Une jeune institutrice raconte son enfer, ses espoirs, sa vie quoi …

Un titre fort sympathique “LES ATTACHANTS” …Une écrivaine que je ne connais pas : Rachel COREMBLIT…Un éditeur plutôt discret “Les Editions du Rouergue” Mais un sujet qui me passionne : l’enseignement, la vie des enseignants, leurs problèmes! Et c’est normal : je partage la vie d’une enseignante depuis plus de quatre décennies.

les attachants

J’ai donc tout de suite été intéressé par cette nouveauté de la rentrée littéraire 2017, dont je doute fort qu’elle intéresse les jurys des grands prix! Mais peu importe : le roman est une petite merveille.

Dans ce livre, Rachel Coremblit – enseignante dans le primaire puis formatrice – fait appel à sa mémoire pour nous raconter le quotidien d’une jeune institutrice dans un quartier périphérique de Toulouse, ville où les difficultés de la vie normle se conjuguent à celles nées de la diversité et de la crise.

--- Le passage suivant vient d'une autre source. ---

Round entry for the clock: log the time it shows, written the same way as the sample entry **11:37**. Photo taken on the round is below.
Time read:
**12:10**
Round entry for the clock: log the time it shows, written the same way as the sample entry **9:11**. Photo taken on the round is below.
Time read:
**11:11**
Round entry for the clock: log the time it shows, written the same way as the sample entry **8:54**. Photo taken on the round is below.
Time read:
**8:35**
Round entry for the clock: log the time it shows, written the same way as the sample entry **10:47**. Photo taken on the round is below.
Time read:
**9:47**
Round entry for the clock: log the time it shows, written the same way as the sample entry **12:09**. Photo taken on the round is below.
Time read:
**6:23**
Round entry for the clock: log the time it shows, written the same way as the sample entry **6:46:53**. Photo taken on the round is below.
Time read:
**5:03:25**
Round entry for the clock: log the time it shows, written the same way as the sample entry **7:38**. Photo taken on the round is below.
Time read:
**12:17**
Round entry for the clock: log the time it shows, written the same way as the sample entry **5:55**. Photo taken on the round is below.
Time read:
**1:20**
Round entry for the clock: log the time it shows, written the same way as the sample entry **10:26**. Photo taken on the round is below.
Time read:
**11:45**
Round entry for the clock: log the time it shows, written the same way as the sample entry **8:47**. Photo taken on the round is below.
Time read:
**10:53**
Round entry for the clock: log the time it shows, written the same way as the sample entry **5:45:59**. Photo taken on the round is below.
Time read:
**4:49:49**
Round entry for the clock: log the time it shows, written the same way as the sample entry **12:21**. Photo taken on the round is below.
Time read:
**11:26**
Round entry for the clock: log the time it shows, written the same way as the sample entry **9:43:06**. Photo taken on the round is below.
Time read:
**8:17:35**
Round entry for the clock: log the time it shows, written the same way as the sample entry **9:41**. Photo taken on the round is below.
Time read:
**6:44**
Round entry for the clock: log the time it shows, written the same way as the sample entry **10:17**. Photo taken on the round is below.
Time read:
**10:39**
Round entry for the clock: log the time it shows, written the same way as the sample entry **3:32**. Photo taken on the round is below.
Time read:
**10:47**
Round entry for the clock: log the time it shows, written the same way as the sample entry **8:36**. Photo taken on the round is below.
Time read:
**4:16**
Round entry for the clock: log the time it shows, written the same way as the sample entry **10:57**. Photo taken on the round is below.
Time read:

Le témoignage de l’auteur est authentique et parfaitement rendu : elle ne peut pas avoir inventé tous les petits élèves

Le petit Rémy, le transparent Michel, les gros bagarreurs comme Allan ou Abdel, la coquette Karima, le malfrat en puissance Emir, Yaël le gamin de dix ans qui s’oublie et se salit encore en pleine classe, tous ces gosses et les autres ont dû exister dans la vie réelle de Rachel et Emma l’héroïne du livre les évoque avec amour, tendresse, nostalgie et pourquoi pas une certaine appréhension parfois :

“Emma les a regardés, ses élèves, ses enfants, sa troupe, ses mômes, ses monstres, ses pourritures,ses petits loups, ses horreurs, ses gamins, ses grands morveux, ses mignons. ses attachants, ses chiants. Ses attachiants. Sa classe”.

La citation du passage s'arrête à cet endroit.